Dataset items:
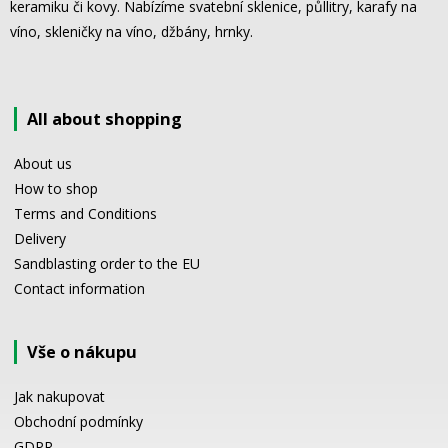
keramiku či kovy. Nabízíme svatební sklenice, půllitry, karafy na
víno, skleničky na víno, džbány, hrnky.
All about shopping
About us
How to shop
Terms and Conditions
Delivery
Sandblasting order to the EU
Contact information
Vše o nákupu
Jak nakupovat
Obchodní podmínky
GDPR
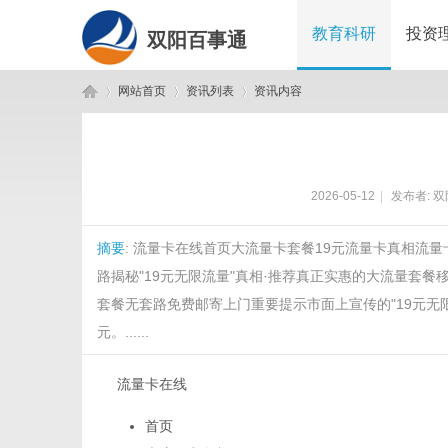
教育科研
投资
双阳百事通
网站首页
资讯列表
资讯内容
双
›
›
›
2026-05-12
|
发布者:
双
摘要
: 流量卡在线首页大流量卡套餐19元流量卡真相流
路揭秘"19元无限流量"真相·推荐真正实惠的大流量套餐
套餐无套路免费邮寄上门重要提示市面上宣传的"19元无
元。......
阳
流量卡在线
首页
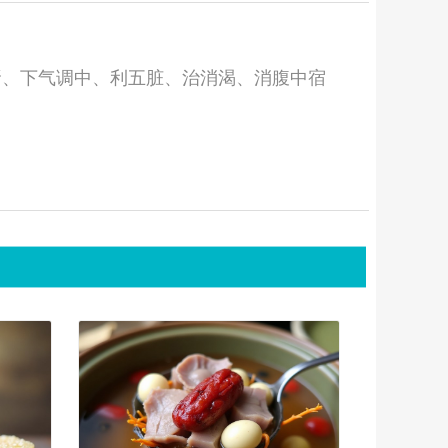
肾、下气调中、利五脏、治消渴、消腹中宿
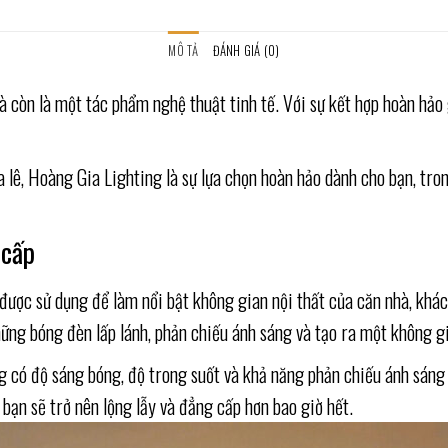
MÔ TẢ
ĐÁNH GIÁ (0)
còn là một tác phẩm nghệ thuật tinh tế. Với sự kết hợp hoàn hảo gi
ê, Hoàng Gia Lighting là sự lựa chọn hoàn hảo dành cho bạn, trong
 cấp
g được sử dụng để làm nổi bật không gian nội thất của căn nhà, khá
những bóng đèn lấp lánh, phản chiếu ánh sáng và tạo ra một không g
ng có độ sáng bóng, độ trong suốt và khả năng phản chiếu ánh sáng 
bạn sẽ trở nên lộng lẫy và đẳng cấp hơn bao giờ hết.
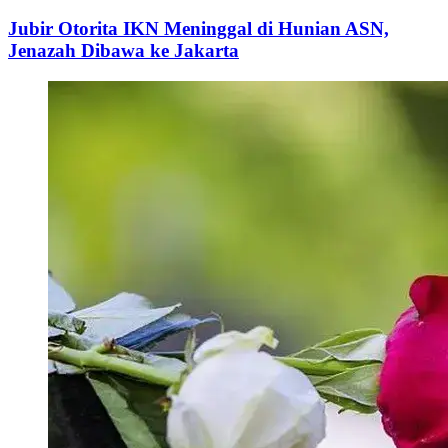
Jubir Otorita IKN Meninggal di Hunian ASN,
Jenazah Dibawa ke Jakarta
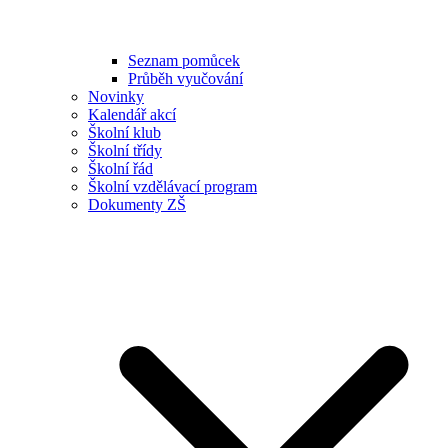
Seznam pomůcek
Průběh vyučování
Novinky
Kalendář akcí
Školní klub
Školní třídy
Školní řád
Školní vzdělávací program
Dokumenty ZŠ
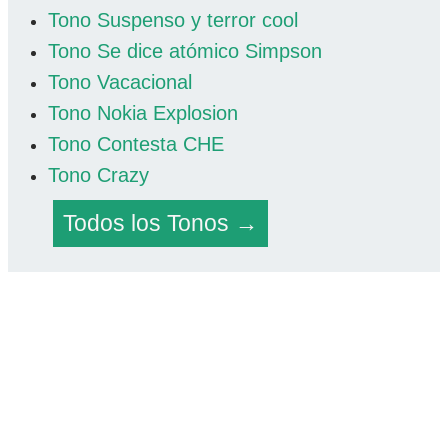
Tono Suspenso y terror cool
Tono Se dice atómico Simpson
Tono Vacacional
Tono Nokia Explosion
Tono Contesta CHE
Tono Crazy
Todos los Tonos →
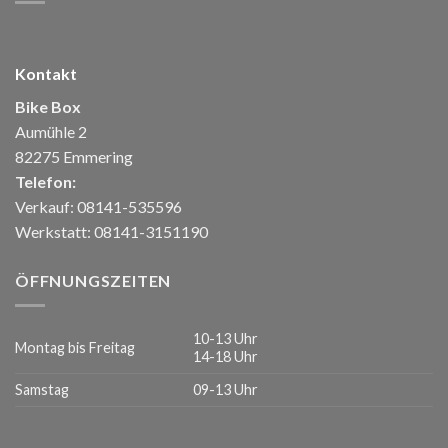
Kontakt
Bike Box
Aumühle 2
82275 Emmering
Telefon:
Verkauf: 08141-535596
Werkstatt: 08141-3151190
ÖFFNUNGSZEITEN
10-13 Uhr
Montag bis Freitag
14-18 Uhr
Samstag
09-13 Uhr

**JOB:** Every line in the data above that contains "không" needs to be copied.

**RESULT OF THIS EXERCISE:**
g được sử dụng để làm nổi bật không gian nội thất của căn nhà, khá
những bóng đèn lấp lánh, phản chiếu ánh sáng và tạo ra một không g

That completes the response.